- _TO DO_: Please copy out the stretch from the start of the records through the line that contains "A lakáshitelek átlagos", with both ends included.

*** Begin section ***

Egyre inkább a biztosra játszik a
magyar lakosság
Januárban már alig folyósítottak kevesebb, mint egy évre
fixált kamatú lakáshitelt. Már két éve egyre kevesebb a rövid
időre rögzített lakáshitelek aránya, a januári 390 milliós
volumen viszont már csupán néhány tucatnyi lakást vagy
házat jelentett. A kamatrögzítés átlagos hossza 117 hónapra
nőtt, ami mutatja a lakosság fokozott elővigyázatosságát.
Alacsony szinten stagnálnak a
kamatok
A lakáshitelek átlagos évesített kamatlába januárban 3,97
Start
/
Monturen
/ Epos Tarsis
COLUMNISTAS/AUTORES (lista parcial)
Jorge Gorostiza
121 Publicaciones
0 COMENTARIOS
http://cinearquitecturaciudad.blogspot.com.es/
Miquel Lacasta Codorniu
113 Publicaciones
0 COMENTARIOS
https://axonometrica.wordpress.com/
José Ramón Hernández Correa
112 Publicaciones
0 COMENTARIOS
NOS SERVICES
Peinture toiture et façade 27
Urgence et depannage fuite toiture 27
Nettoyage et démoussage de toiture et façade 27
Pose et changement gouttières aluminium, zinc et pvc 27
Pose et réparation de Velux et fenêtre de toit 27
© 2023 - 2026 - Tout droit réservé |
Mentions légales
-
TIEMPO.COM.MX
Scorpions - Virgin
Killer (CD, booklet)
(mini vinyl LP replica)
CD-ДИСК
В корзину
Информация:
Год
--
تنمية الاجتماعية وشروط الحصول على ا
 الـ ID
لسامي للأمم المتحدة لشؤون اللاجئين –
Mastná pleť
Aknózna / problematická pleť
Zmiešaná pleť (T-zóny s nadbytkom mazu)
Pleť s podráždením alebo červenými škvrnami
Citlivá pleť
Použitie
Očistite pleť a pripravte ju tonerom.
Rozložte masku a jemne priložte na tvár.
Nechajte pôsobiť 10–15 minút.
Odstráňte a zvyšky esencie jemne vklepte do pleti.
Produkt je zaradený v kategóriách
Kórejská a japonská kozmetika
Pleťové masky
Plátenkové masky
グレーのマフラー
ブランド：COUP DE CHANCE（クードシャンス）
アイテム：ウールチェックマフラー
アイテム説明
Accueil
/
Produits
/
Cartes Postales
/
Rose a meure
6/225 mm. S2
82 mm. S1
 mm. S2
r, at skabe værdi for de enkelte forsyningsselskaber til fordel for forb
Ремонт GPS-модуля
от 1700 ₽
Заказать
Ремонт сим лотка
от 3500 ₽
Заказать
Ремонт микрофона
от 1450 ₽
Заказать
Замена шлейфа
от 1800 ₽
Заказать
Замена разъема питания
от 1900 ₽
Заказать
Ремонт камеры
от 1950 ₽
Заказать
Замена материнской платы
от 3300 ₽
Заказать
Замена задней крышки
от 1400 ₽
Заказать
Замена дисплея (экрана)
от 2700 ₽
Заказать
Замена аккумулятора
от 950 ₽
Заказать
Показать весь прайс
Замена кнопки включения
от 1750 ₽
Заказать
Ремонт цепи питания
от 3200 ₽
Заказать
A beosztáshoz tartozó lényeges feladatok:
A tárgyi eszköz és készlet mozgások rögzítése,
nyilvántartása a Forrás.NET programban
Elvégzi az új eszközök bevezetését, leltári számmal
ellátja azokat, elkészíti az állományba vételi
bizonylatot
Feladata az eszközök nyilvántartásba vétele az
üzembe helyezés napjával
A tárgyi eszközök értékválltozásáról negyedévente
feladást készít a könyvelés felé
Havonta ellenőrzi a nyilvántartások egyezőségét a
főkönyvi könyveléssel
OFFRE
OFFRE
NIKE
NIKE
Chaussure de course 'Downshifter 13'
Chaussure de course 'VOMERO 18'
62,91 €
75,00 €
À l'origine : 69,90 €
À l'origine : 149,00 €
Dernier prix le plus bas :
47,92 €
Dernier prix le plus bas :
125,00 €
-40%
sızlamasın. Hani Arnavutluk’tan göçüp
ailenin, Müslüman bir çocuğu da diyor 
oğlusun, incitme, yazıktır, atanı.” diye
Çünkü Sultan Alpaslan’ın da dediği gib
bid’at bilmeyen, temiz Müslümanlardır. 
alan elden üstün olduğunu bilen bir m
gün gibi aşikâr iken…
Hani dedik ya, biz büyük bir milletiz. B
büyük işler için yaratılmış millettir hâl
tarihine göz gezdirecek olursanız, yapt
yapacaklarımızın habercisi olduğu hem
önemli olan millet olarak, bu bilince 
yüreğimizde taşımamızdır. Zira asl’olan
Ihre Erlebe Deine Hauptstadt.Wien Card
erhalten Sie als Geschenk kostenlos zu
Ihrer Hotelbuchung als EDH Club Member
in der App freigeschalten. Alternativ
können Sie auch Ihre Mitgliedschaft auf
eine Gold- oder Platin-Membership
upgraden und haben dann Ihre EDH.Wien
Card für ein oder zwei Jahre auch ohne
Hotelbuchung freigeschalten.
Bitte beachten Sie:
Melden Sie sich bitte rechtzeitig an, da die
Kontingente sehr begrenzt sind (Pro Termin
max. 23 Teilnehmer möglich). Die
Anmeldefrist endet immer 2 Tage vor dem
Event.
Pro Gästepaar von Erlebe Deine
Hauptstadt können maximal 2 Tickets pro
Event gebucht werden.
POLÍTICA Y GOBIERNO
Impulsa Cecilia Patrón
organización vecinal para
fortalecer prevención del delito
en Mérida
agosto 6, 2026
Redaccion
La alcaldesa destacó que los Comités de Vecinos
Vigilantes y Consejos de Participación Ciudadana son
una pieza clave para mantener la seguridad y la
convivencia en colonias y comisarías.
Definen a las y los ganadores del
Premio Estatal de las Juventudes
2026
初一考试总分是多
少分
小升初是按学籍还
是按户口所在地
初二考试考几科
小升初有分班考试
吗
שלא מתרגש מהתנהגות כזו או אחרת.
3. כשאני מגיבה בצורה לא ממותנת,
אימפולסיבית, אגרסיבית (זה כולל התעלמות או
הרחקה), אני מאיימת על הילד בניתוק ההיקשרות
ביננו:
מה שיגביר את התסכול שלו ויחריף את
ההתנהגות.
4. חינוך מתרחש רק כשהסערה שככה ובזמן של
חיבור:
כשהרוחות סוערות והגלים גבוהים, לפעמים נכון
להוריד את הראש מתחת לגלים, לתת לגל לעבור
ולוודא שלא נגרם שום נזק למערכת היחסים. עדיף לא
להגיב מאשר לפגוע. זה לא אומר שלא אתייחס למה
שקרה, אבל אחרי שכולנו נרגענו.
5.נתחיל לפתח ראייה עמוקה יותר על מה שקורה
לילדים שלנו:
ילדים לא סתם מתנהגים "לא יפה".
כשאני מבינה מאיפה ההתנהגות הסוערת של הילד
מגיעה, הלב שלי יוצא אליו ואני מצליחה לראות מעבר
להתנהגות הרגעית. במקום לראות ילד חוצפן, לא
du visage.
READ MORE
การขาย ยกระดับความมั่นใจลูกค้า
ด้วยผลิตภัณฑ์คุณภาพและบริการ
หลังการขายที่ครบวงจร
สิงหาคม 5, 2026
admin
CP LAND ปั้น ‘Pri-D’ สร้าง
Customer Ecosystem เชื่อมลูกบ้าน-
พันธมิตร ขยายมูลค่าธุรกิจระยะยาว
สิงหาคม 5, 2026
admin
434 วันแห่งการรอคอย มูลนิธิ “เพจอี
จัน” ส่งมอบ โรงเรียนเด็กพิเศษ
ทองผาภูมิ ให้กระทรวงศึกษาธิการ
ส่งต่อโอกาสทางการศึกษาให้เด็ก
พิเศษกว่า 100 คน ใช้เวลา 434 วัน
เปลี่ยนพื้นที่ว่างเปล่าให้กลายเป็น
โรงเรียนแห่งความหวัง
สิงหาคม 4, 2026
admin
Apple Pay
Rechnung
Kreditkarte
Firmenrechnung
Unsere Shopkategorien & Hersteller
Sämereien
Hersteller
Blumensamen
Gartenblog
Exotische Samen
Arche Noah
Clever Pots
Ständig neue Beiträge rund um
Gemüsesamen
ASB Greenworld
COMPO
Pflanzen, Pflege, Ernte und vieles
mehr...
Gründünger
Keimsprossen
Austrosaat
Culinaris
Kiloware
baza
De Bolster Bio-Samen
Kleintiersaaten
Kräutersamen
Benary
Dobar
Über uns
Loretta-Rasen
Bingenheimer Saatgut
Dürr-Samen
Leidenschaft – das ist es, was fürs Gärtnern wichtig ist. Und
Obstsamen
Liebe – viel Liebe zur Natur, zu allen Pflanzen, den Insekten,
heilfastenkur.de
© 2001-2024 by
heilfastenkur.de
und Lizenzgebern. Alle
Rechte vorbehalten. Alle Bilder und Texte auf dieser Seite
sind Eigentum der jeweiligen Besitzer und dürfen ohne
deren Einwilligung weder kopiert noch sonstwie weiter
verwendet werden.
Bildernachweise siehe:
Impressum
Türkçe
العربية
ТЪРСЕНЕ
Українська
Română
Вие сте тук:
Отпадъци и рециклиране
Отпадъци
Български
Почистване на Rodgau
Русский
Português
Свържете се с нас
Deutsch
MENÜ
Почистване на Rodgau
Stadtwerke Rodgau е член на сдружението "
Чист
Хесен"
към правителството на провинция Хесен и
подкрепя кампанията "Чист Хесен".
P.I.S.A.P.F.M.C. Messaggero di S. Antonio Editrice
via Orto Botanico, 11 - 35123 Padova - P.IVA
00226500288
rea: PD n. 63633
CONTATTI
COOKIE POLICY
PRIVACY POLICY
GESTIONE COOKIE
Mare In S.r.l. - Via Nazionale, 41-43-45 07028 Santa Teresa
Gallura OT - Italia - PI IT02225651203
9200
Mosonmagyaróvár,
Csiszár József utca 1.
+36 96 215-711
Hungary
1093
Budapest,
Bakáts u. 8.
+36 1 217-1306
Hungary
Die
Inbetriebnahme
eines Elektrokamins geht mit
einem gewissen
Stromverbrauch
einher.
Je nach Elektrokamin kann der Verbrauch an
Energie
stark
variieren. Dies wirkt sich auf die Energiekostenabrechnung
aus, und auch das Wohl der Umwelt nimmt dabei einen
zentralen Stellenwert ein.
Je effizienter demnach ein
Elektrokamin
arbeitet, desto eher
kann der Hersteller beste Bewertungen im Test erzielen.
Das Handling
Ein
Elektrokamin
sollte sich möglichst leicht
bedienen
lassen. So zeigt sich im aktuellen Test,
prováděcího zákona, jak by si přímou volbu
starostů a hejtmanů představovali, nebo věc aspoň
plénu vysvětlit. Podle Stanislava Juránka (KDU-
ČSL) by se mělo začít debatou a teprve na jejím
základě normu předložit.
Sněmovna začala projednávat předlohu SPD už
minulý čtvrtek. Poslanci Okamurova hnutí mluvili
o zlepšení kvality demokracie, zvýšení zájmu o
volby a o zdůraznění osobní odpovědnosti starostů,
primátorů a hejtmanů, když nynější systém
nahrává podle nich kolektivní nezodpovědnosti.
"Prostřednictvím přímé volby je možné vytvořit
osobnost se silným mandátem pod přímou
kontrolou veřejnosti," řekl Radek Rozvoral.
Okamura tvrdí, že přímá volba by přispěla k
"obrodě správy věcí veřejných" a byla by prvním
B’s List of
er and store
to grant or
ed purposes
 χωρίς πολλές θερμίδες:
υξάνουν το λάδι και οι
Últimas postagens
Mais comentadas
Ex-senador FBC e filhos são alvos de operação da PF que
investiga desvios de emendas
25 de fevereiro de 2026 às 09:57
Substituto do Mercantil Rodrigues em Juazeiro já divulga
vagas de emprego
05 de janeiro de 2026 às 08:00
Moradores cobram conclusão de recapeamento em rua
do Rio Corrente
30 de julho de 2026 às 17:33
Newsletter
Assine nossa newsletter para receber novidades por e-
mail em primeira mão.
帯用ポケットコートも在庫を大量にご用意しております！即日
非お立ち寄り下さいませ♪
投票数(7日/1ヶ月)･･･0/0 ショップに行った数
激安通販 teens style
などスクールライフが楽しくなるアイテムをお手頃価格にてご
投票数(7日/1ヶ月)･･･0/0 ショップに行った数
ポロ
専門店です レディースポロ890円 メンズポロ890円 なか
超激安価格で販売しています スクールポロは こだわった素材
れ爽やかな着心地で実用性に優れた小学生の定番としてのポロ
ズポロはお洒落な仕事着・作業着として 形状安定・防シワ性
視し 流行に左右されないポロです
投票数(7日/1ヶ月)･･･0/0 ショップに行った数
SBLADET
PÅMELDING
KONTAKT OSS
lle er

*** End section ***

- _ANSWER TO THIS EXERCISE_:
Egyre inkább a biztosra játszik a
magyar lakosság
Januárban már alig folyósítottak kevesebb, mint egy évre
fixált kamatú lakáshitelt. Már két éve egyre kevesebb a rövid
időre rögzített lakáshitelek aránya, a januári 390 milliós
volumen viszont már csupán néhány tucatnyi lakást vagy
házat jelentett. A kamatrögzítés átlagos hossza 117 hónapra
nőtt, ami mutatja a lakosság fokozott elővigyázatosságát.
Alacsony szinten stagnálnak a
kamatok
A lakáshitelek átlagos évesített kamatlába januárban 3,97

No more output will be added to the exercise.